# Halo clarifier substitute



## Spotshooter2 (Oct 23, 2003)

No , I just use what Deezlin sells as I know it works and is very reasonably priced.


----------



## jpott62 (Jul 31, 2005)

I've been using the scorpion venom string fluid.Seems to work well. I know I get better results now that I have my serving machine working.


----------



## Deezlin (Feb 5, 2004)

jpott62 said:


> I've been using the scorpion venom string fluid.Seems to work well. I know I get better results now that I have my serving machine working.


My clarifier will also work for the string.


----------



## ex-wolverine (Dec 31, 2004)

Spotshooter2 said:


> No , I just use what Deezlin sells as I know it works and is very reasonably priced.


Yep, the stuff is cheap , and he ships fast

Sent from my DROIDX


----------



## Deer Eliminator (Jan 21, 2010)

Deezlin said:


> My clarifier will also work for the string.
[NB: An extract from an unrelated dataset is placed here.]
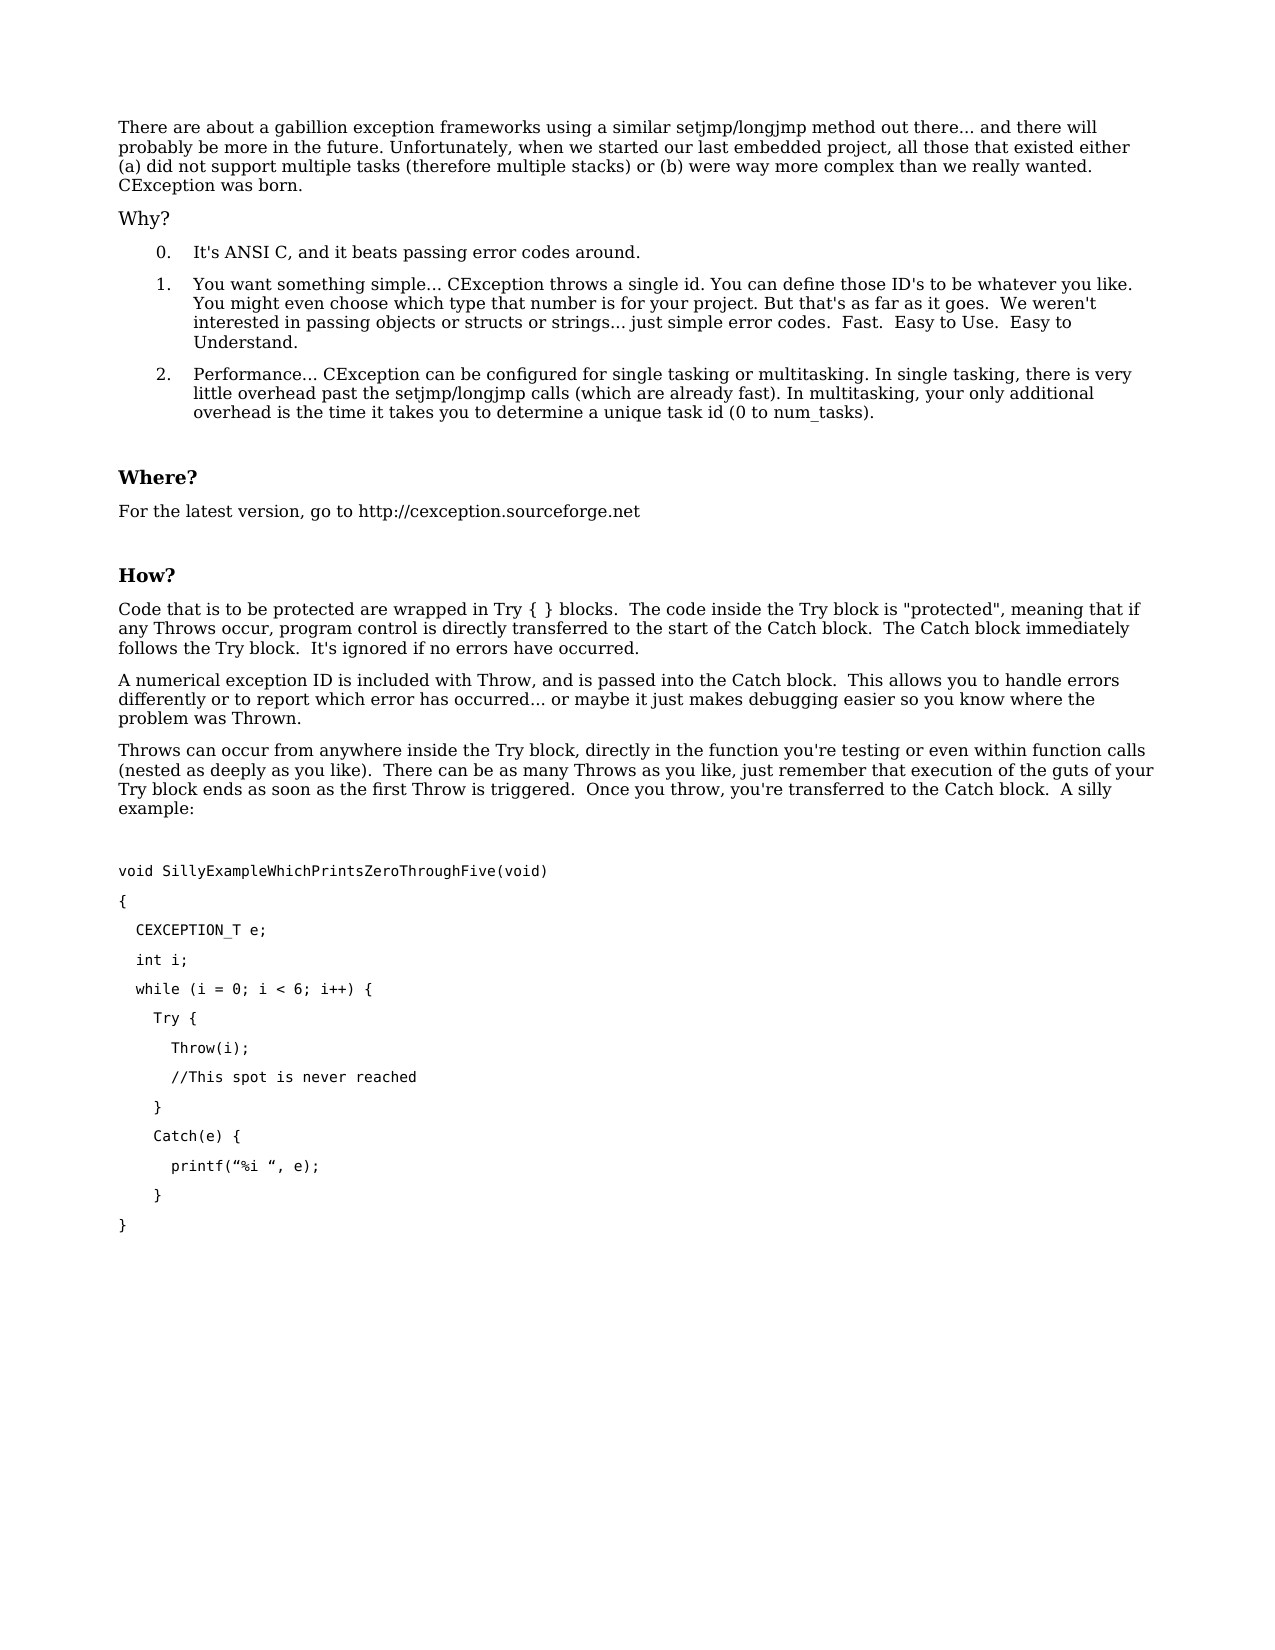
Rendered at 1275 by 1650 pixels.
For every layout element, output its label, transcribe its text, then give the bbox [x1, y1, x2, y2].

text void SillyExampleWhichPrintsZeroThroughFive(void) [118, 863, 1157, 880]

Do custom string builders get a break in pricing?



Hutch


----------



## Eric131 (Oct 24, 2008)

I was just curious. I've wondered many times what products would work and also what it is exactly that deezlin is selling. Lol.

Sent from my HTC Evo using Tapatalk


----------



## Deezlin (Feb 5, 2004)

Deer Eliminator said:


> Do custom string builders get a break in pricing?
> 
> 
> 
> Hutch


No, but I only charge $15 for 3 bottles anyway and it goes a long way. My clarifer is very similar to the Scorpion Venum string wax, except there is a lot more of it for the money. I have been using it for quite some time as a string wax as well as for clarifying the halo serving. It can also be used to protect colored serving and polish competition bows.


----------



## Deer Eliminator (Jan 21, 2010)

Deezlin said:


> No, but I only charge $15 for 3 bottles anyway and it goes a long way. My clarifer is very similar to the Scorpion Venum string wax, except there is a lot more of it for the money. I have been using it for quite some time as a string wax as well as for clarifying the halo serving. It can also be used to protect colored serving and polish competition bows.


Thanks Deezlin.



Hutch


----------



## Andy. (Jan 12, 2011)

I have used the Scorpion venom with some success, but it is rather pricey when dealing with several feet of serving. I will be getting with ya Phil.


----------



## Eric131 (Oct 24, 2008)

I found out what it is I do believe  I'm ordering a big bottle of it now. I will let you know the results of the halo clarifying with it folks as well as the string protection qualities.


----------



## norconkm (Jul 22, 2011)

So... what's the verdict?


----------



## asa3dpro (Dec 31, 2002)

Ttt

Sent from my HTC Sensation 4G using Tapatalk 2


----------



## norconkm (Jul 22, 2011)

no...???


----------